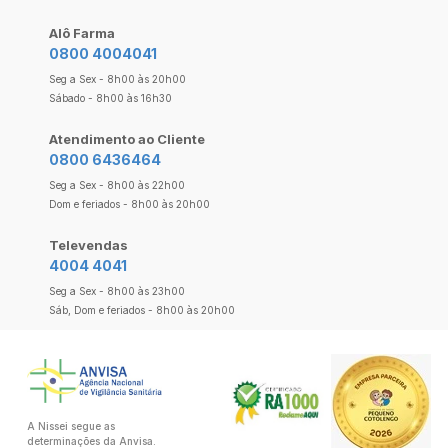
Alô Farma
0800 4004041
Seg a Sex - 8h00 às 20h00
Sábado - 8h00 às 16h30
Atendimento ao Cliente
0800 6436464
Seg a Sex - 8h00 às 22h00
Dom e feriados - 8h00 às 20h00
Televendas
4004 4041
Seg a Sex - 8h00 às 23h00
Sáb, Dom e feriados - 8h00 às 20h00
A Nissei segue as
determinações da Anvisa.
______
§ **EXERCISE AIM**:
Make an exact copy of the records above, one that has none of the pictures.

§ **EXERCISE RESULT**:
Alô Farma
0800 4004041
Seg a Sex - 8h00 às 20h00
Sábado - 8h00 às 16h30
Atendimento ao Cliente
0800 6436464
Seg a Sex - 8h00 às 22h00
Dom e feriados - 8h00 às 20h00
Televendas
4004 4041
Seg a Sex - 8h00 às 23h00
Sáb, Dom e feriados - 8h00 às 20h00
A Nissei segue as
determinações da Anvisa.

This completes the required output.